Release Timeline, Pricing & Should You Upgrade?

With the design locked and mass production scheduled for late summer, the iPhone 18 Pro launch window looks set for mid-September, while the iPhone Fold may arrive a few weeks later in limited quantities. Early carrier roadmaps already list dummy SKUs, suggesting pre-orders will open the Friday after the keynote. If Apple holds its pricing steady, we expect the iPhone 18 Pro to start at $1,099 and the 18 Pro Max at $1,199, each shipping with 256 GB base storage. Trade-in bonuses for the iPhone 17 series should soften the blow, so keep an eye on our ever-updated carrier deals tracker for the best bundles. Should you upgrade?
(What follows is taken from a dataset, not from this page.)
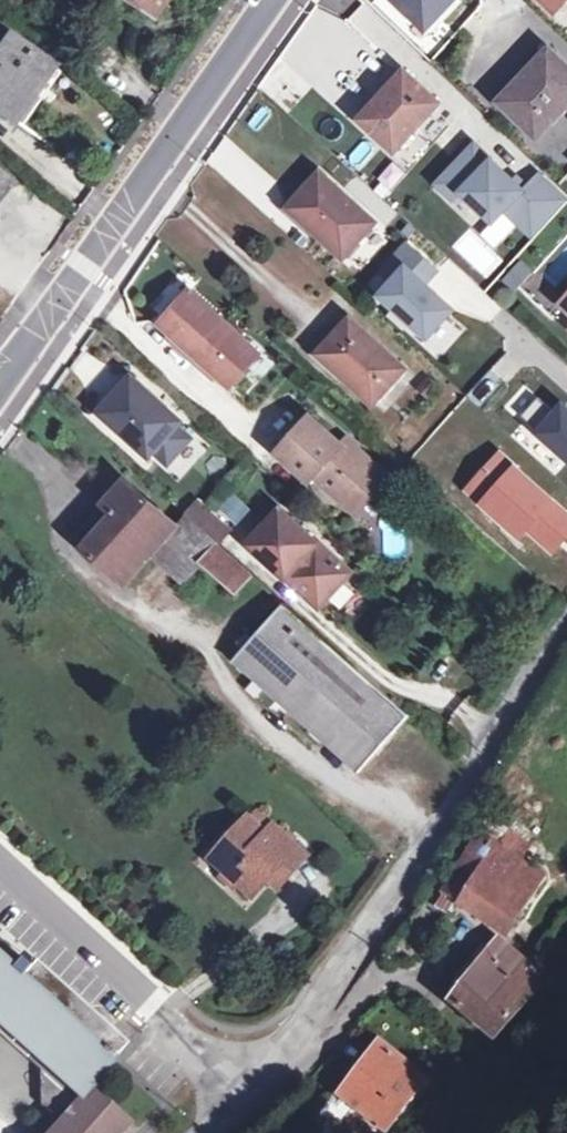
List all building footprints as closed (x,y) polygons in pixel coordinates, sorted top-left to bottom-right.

If you own anything older than an iPhone 15, the gains in battery life, camera quality and Starlink connectivity make the move compelling. Power users chasing bleeding-edge design may instead wait for the iPhone Ultra, but remember first-generation Apple hardware often carries teething pains—see our retrospective on the original Apple Watch for context. For everyone else, iOS 18 will still run beautifully on existing devices, and rumours hint at headline features like generative Siri and smart widgets. Either way, bookmark this page; we’ll refresh it with hands-on impressions once the embargo lifts. Until then, the iPhone 18 Pro remains the most anticipated upgrade path for mainstream Apple fans this year.